5) Vik’s Chaat is as good as I’d hoped all that time I lived in San Francisco and never went there. I especially loved the chapati that came with the hyderabadi fish special—simple, flavorful, chewy, everything a flatbread should be.



6) Tao Yuen in Oakland’s Chinatown had crispy, not at all greasy, tofu skin rolls that I would never have believed could come out of a take-out dim sum place. I think they were 50 cents or something equally obscene.

7) We found at the Cheeseboard a bigger, pizza-only place next door to the cheese shop, with an elderly musical trio performing and young, happy Californians spilling out of the restaurant and just sitting on the grassy median in the middle of the busy two-way street. Pizza as excellent as ever. I love San Francisco when it just does its own thing and doesn’t worry whether its pizza crust lives up to some NY/New Haven ideal.
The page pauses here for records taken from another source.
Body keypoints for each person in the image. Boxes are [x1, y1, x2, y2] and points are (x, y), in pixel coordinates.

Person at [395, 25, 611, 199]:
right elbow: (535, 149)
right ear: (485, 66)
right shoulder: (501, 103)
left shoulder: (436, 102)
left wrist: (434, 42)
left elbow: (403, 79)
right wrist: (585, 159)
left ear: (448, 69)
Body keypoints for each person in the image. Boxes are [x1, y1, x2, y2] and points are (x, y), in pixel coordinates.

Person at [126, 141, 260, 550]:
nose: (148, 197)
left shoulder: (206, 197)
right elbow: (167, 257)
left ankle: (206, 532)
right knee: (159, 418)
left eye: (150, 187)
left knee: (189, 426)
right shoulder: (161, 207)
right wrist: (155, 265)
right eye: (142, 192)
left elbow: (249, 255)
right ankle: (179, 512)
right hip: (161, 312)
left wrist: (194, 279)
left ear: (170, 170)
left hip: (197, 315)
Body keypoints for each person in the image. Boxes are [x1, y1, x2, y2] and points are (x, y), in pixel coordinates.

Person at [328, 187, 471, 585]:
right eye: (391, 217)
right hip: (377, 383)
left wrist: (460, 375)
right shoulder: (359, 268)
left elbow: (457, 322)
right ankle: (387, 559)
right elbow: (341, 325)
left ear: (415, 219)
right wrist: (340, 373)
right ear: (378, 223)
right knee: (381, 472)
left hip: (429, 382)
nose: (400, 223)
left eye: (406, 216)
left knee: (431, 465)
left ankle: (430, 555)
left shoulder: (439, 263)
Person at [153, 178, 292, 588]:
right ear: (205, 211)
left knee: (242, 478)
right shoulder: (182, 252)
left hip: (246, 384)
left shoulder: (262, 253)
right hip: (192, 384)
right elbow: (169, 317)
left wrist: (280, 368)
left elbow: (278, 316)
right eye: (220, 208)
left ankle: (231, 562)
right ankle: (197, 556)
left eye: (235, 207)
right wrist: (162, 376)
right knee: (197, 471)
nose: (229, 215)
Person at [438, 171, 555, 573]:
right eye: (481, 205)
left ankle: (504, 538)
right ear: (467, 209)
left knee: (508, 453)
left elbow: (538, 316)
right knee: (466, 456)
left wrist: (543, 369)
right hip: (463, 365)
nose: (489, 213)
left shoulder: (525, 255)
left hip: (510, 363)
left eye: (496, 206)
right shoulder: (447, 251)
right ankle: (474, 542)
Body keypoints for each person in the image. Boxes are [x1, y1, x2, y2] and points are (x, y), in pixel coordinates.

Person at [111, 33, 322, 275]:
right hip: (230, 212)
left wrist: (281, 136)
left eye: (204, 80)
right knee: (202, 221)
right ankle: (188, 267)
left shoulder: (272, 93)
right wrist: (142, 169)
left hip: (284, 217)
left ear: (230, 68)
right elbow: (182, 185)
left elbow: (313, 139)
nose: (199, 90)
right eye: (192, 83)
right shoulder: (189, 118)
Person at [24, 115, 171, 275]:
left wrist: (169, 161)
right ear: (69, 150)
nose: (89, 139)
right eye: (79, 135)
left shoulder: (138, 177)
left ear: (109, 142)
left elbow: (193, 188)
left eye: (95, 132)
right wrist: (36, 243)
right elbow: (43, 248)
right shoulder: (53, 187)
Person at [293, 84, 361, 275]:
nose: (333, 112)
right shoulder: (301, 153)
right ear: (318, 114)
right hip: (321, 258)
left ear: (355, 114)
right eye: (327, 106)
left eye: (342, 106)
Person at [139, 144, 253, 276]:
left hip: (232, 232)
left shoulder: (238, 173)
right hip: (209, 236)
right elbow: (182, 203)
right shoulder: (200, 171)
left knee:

8) Taco trucks are the best, always.



I did eat dinner afterwards. I told Anne I had to eat vegetables, and she, former Midwestern carnivore, suggested we go to Greens, where I had a very simple and refreshing salad of greens, celery root, cheese, and butter beans. I was embarrassed that the waiter might think I was the kind of woman who only orders salad, but he praised my choice, saying, “Beautiful! That’s my favorite salad!” I was in such a good mood, I only giggled quietly and was thankful for all that the Bay Area had bestowed upon me that day.